Silver will cost more than gold !
Between 1900 and 2010, world gold stocks have increased from 1 billion to 5 billion ounces. This is because the gold extracted from mines has scarcely been made use of, but instead has been hoarded in the form of ingots and jewellery. However, during the same period, silver reserves have fallen from 12 to 1 billion ounces because part of production has been consumed by industry without recycling taking place. (Amongst other purposes, silver is used for electrical microcircuits in cars, computers, mobile telephones, solar panels, etc.) In 1900, there was 12 times more silver than gold, whilst in 2010, there is 5 times less silver than gold. In view of the fact that it is 5 times rarer, silver has a higher intrinsic value than that of gold. Then, how is it that its current price is much lower than that of gold ?
The price of silver is kept artificially low by a few American banks who sell on paper, metal which they do not own. If required, they draw from world reserves to meet the demands of physical delivery set out by particular investors. However, this reserve of physical metal is constantly dwindling because the requirements of industry are greater than mining output. The deficit is in the order of 150 million ounces per annum. There were 965 million ounces left at the start of 2010 (including a quantity held by people investing over the long term, which is thus unavailable for industrial consumption).
Consequently, available reserves will have been consumed by 2015. However, investors and above all, industrialists, will want to receive physical deliveries, but banks which are selling short will no longer be able to deliver. This will spell the end of their downward manipulation and the scarcity of silver will be dramatically exposed.

EXCERPTED RECORDS:

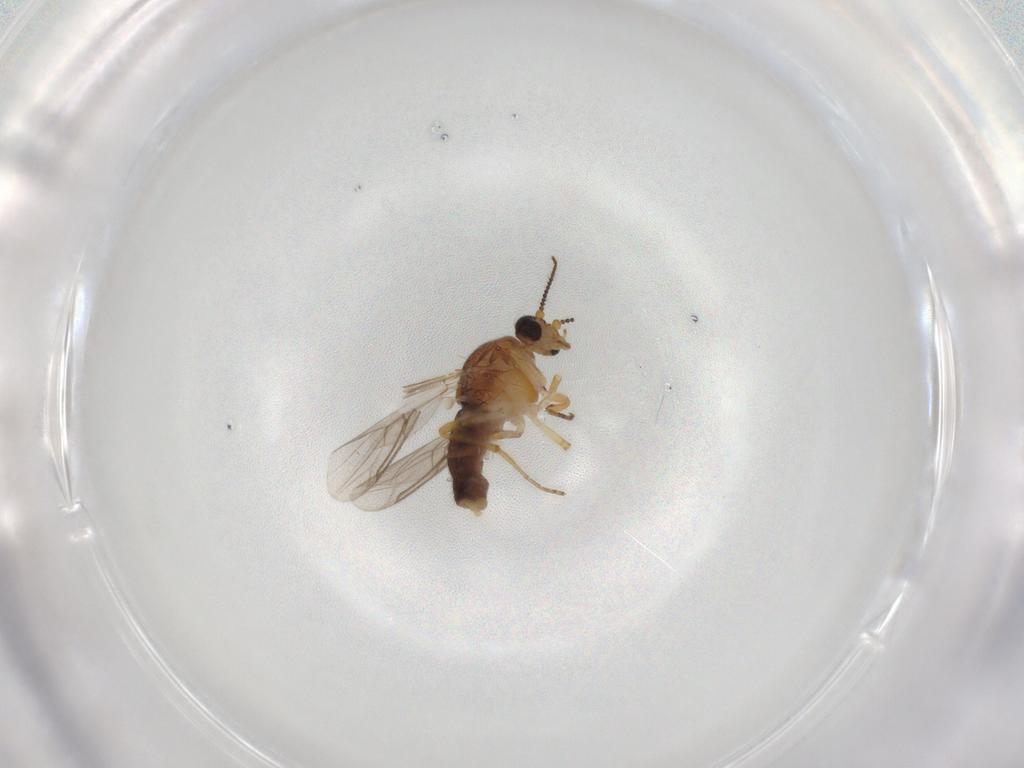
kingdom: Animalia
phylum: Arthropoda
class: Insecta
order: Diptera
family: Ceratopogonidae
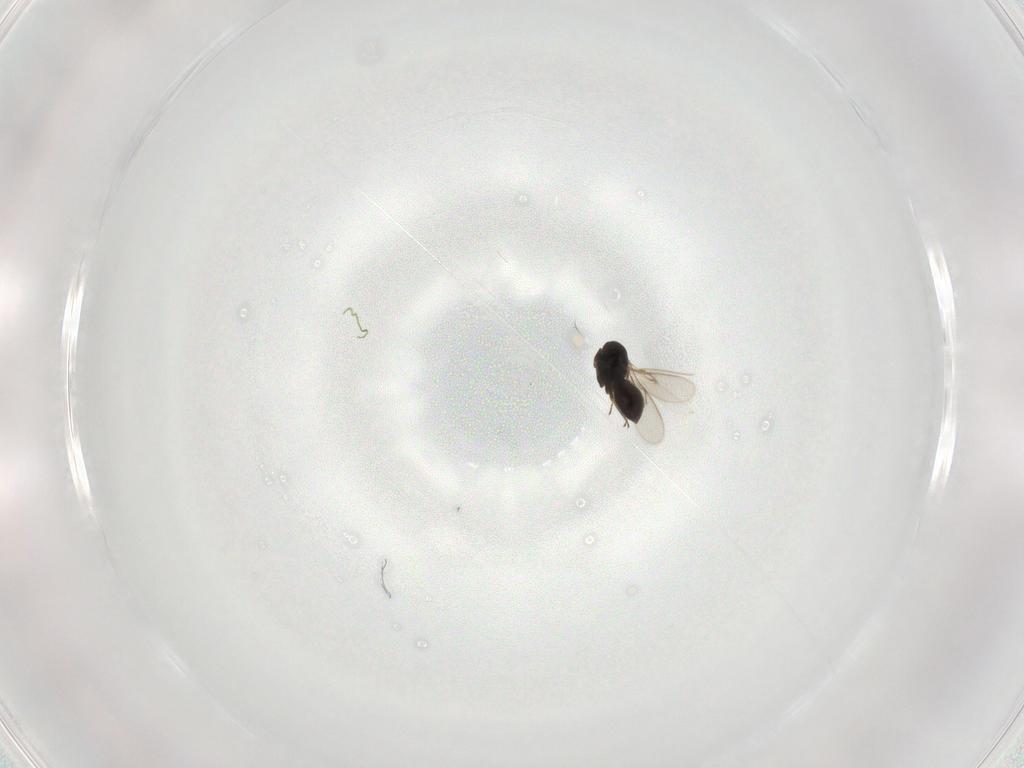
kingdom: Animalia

INSTRUCTION: According to the article on silver and gold prices, how many ounces of silver were left at the start of 2010? Please answer in a few words.

SOLUTION BELOW: 965 million ounces